Section 354 and 354A of the Indian Penal Code were to be referred in any case of sexual harassment but these provisions were not specific to the issue at hand. This made the Hon’ble court realize the need for effective legislation to deal with sexual harassment cases.
The Court also took reference from the international conventions to give a deeper analysis. Article 11(1), (a) and (f) and Article 24 of the Convention on the Elimination of All Forms of Discrimination against Women were cited.
The court made a special mention that “Gender equality includes protection from sexual harassment and right to work with dignity, which is a universally recognised basic human right.” Therefore, it was the court’s responsibility to show light in that regard, and it was their obligation under Article 32 to ensure that fundamental rights were protected at any cost.
The court also noted that it was discriminatory when the woman had reasonable grounds to believe that objecting to sexual harassment would disadvantage her in her employment in terms of recruiting or promotion or the creation of a hostile work environment.
Thus, sexual harassment need not involve physical contact. Any act that creates a hostile work environment by cracking lewd jokes, verbal abuse, circulating rumours etc, can be considered as sexual harassment.
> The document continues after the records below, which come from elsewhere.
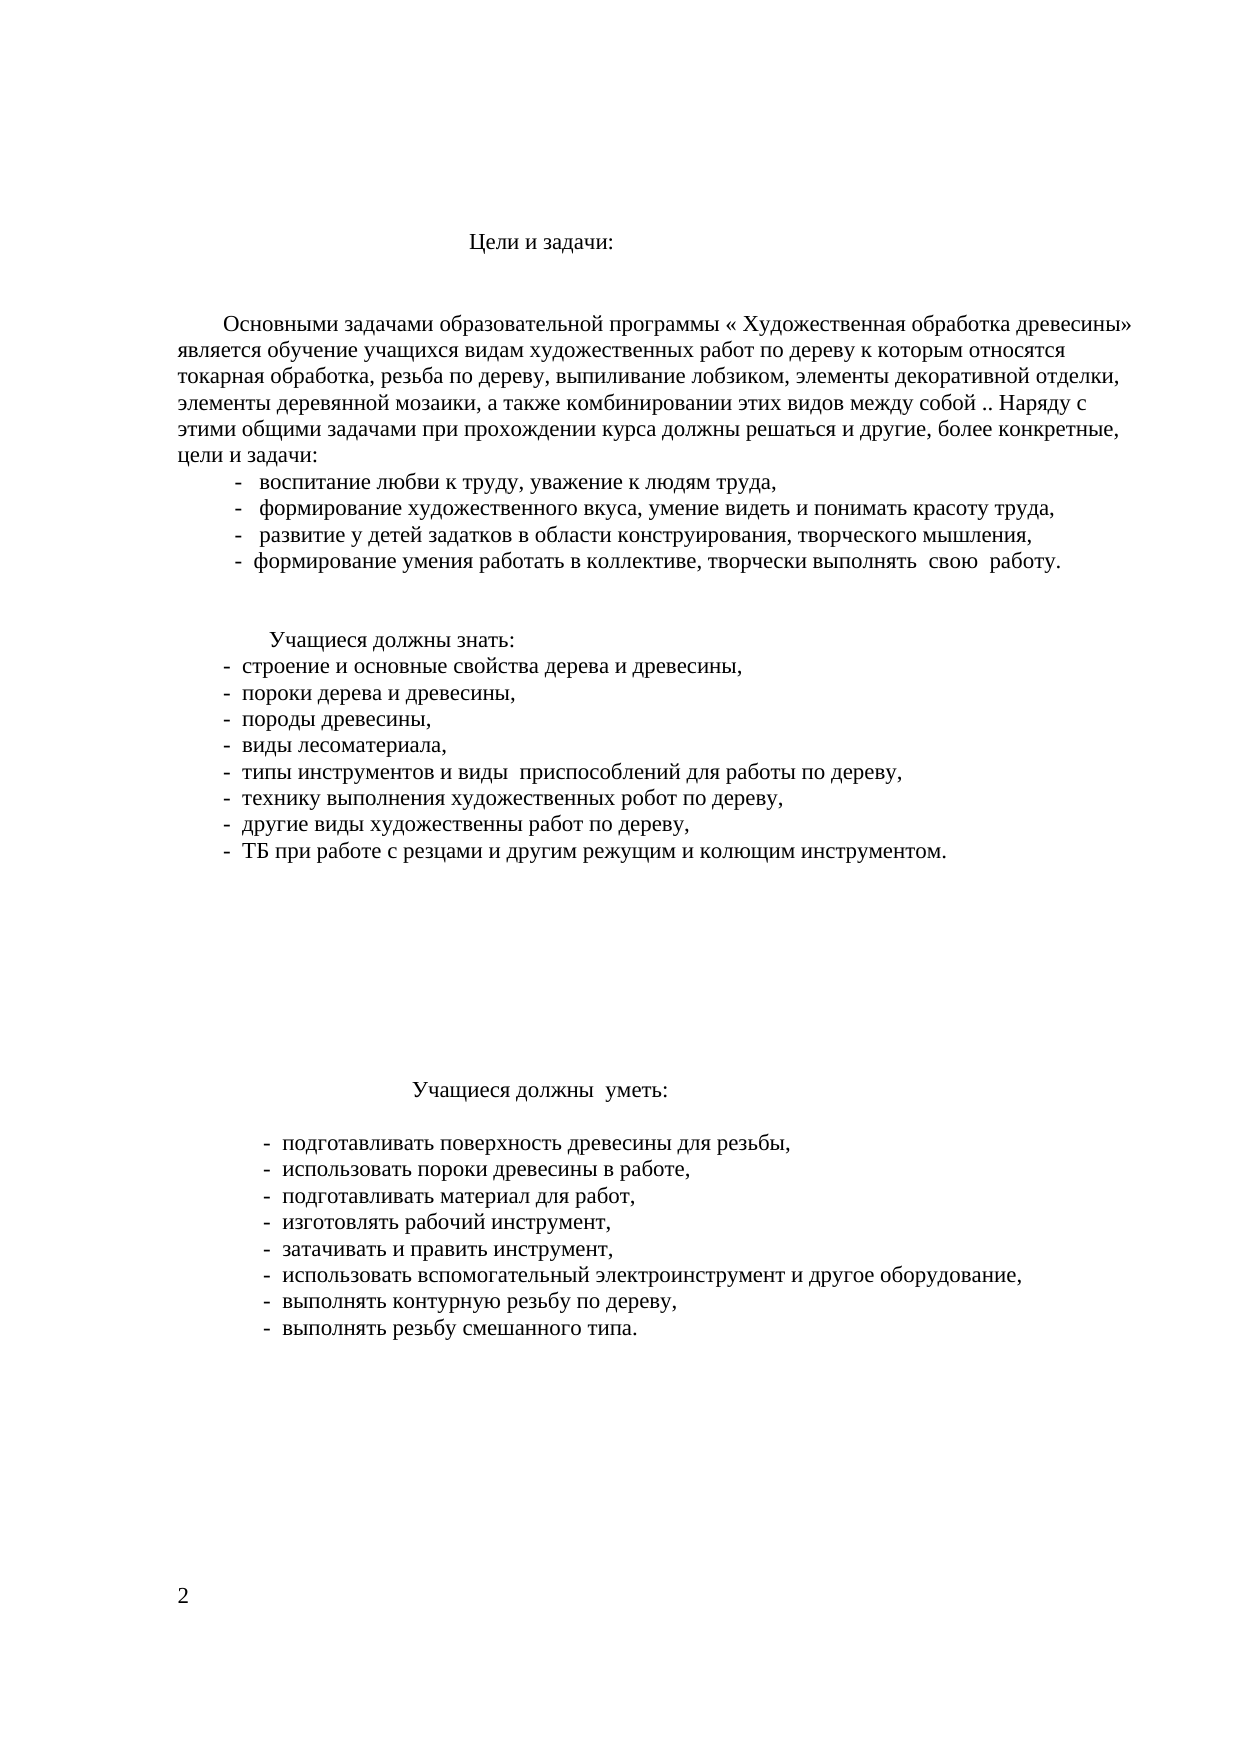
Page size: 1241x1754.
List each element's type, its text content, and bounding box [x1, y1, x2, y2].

text Учащиеся должны уметь: [177, 1076, 1152, 1103]
text - другие виды художественны работ по дереву, [177, 811, 1152, 837]
text - использовать пороки древесины в работе, [177, 1156, 1152, 1182]
text 2 [177, 1553, 1152, 1608]
text - формирование художественного вкуса, умение видеть и понимать красоту труда, [177, 494, 1152, 521]
text Основными задачами образовательной программы « Художественная обработка древесины» является обучение учащихся видам художественных работ по дереву к которым относятся токарная обработка, резьба по дереву, выпиливание лобзиком, элементы декоративной отделки, элементы деревянной мозаики, а также комбинировании этих видов между собой .. Наряду с этими общими задачами при прохождении курса должны решаться и другие, более конкретные, цели и задачи: [177, 310, 1152, 468]
text - виды лесоматериала, [177, 731, 1152, 758]
text Цели и задачи: [177, 228, 1152, 255]
text - изготовлять рабочий инструмент, [177, 1208, 1152, 1234]
text - затачивать и править инструмент, [177, 1234, 1152, 1261]
text - выполнять резьбу смешанного типа. [177, 1314, 1152, 1340]
text - выполнять контурную резьбу по дереву, [177, 1287, 1152, 1314]
text - использовать вспомогательный электроинструмент и другое оборудование, [177, 1261, 1152, 1287]
text - развитие у детей задатков в области конструирования, творческого мышления, [177, 521, 1152, 547]
text Учащиеся должны знать: [177, 626, 1152, 652]
text - подготавливать поверхность древесины для резьбы, [177, 1129, 1152, 1156]
text - воспитание любви к труду, уважение к людям труда, [177, 468, 1152, 494]
text - подготавливать материал для работ, [177, 1182, 1152, 1208]
text - пороки дерева и древесины, [177, 679, 1152, 705]
text - формирование умения работать в коллективе, творчески выполнять свою работу. [177, 547, 1152, 573]
text - породы древесины, [177, 705, 1152, 731]
text - технику выполнения художественных робот по дереву, [177, 784, 1152, 811]
text - строение и основные свойства дерева и древесины, [177, 652, 1152, 679]
text - типы инструментов и виды приспособлений для работы по дереву, [177, 758, 1152, 784]
text - ТБ при работе с резцами и другим режущим и колющим инструментом. [177, 837, 1152, 863]
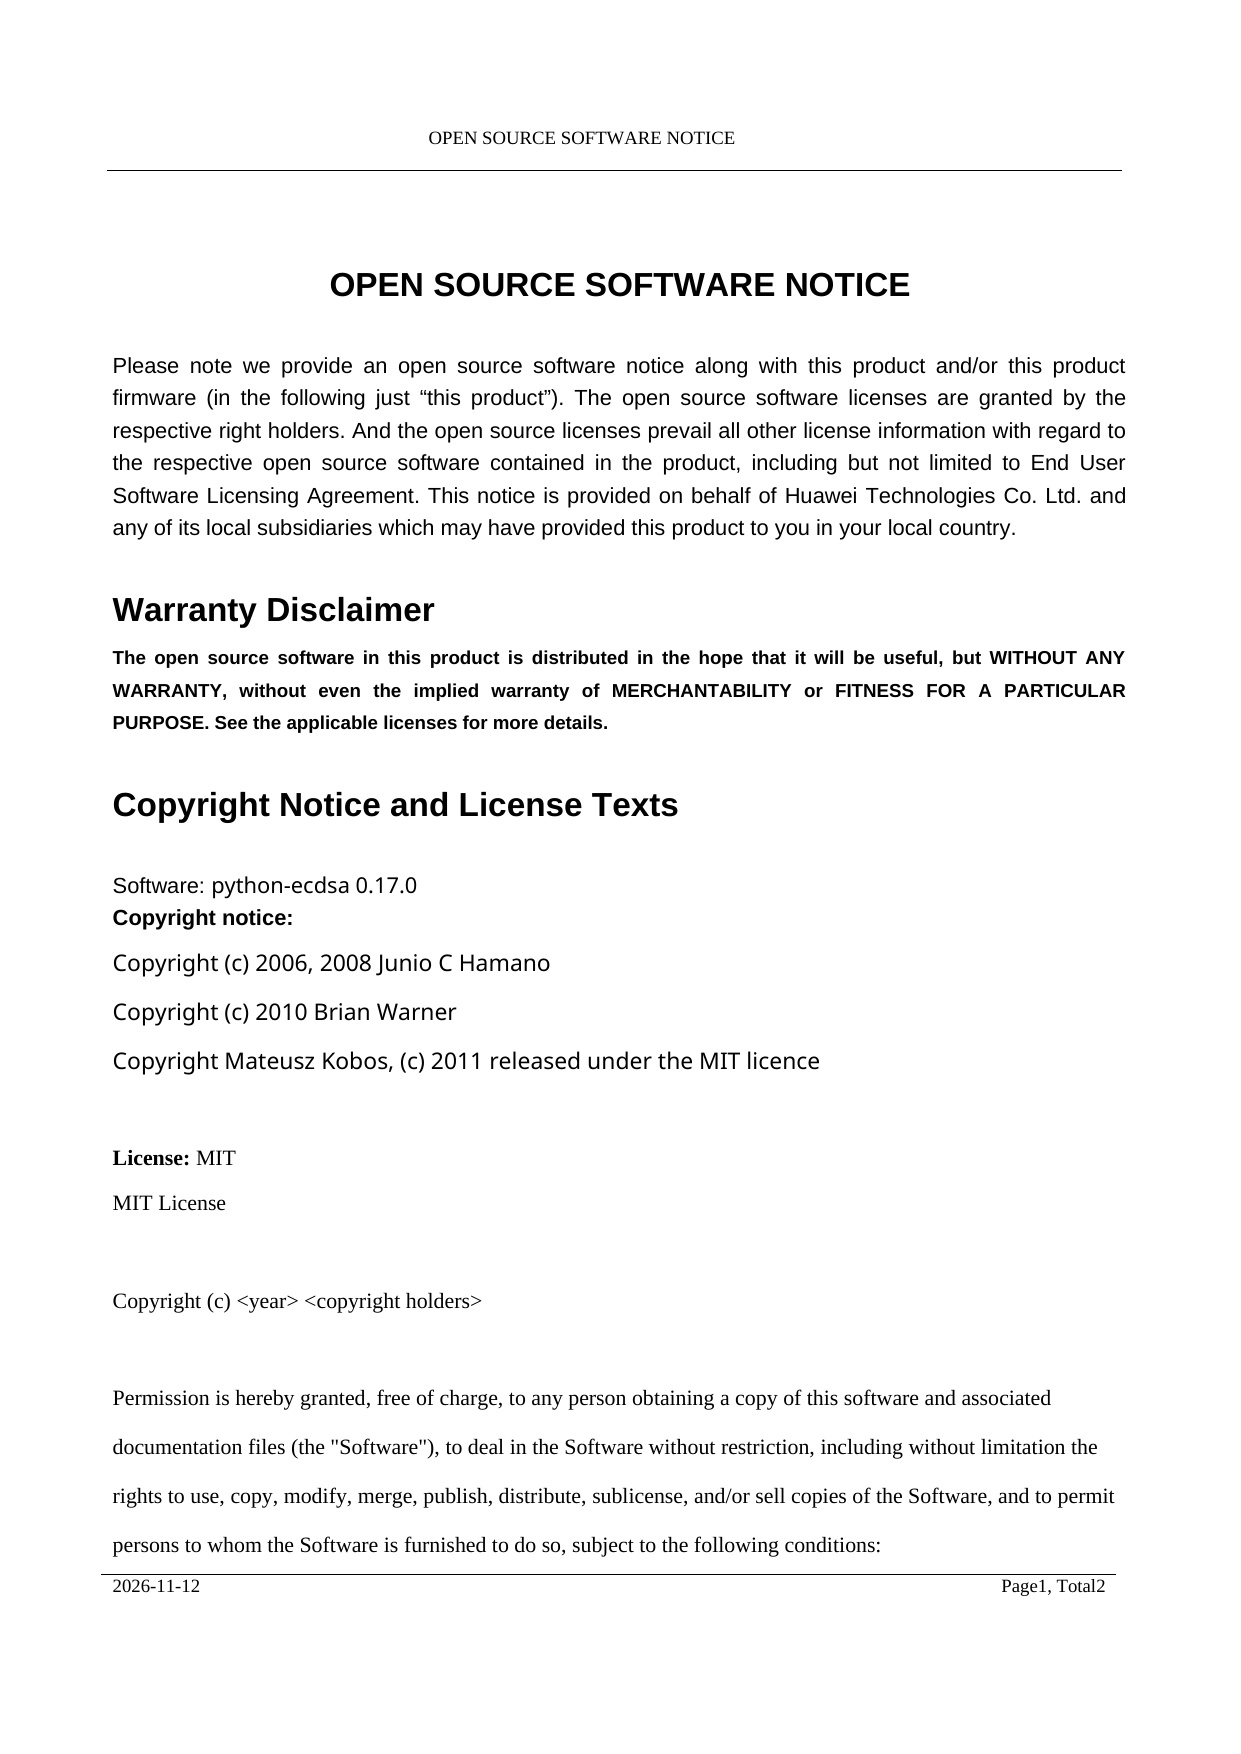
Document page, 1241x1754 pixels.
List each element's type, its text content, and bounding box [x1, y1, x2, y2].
The Hon’ble Supreme Court outlined the rules to forestall sexual harassment at the Workplace, known as ‘Vishaka Guidelines’, that should have been treated as law under Article 141 of the Indian Constitution to allow time-bound treatment of complaints. These rules provided the foundation for The Sexual Harassment of Women at Workplace (Prevention, Prohibition and Redressal) Act, 2013.
The Vishaka Guidelines
- Employers should take preventive measures like an express preclusion of harassment and provide healthy work conditions in matters of hygiene, comfort and health.
- If there is an event of the infringement of administration rules in the workplace, suitable disciplinary action should be taken.
- If the offences submitted fall under the domain of the Indian Penal Code, 1860, the employer must report them to the authorities.
- An organisation should have a redressal committee to address harassment. This should be independent of the way that the demonstration establishes an offence under the Indian Penal Code, 1860, or some other law. Such a committee must have women as more than half of its members, and its head must also be a woman, including a counselling facility. A report must also be sent to the government annually on the development of the committee.
- The business should take proper measures to spread awareness on the said issue.
The constitutional principles of equality and liberty have been upheld by the Hon’ble Supreme Court of India in the Vishaka Judgement. The Supreme Court of India’s judgement only proposed guidelines to alleviate the problem of sexual harassment.
India finally enacted a law on the prevention of sexual harassment against female employees at the workplace, The Sexual Harassment of Women at Workplace (Prevention, Prohibition and Redressal) Act, 2013 (“Sexual Harassment Act”), which came into effect on 23 April 2013.
It is cardinal to note the fact that, though such comprehensive laws have been enacted to safeguard women in India, it still ranks as the most dangerous country for women. Therefore, it’s the responsibility of everyone to ensure women’s safety and dignity, even if legislation doesn’t exist.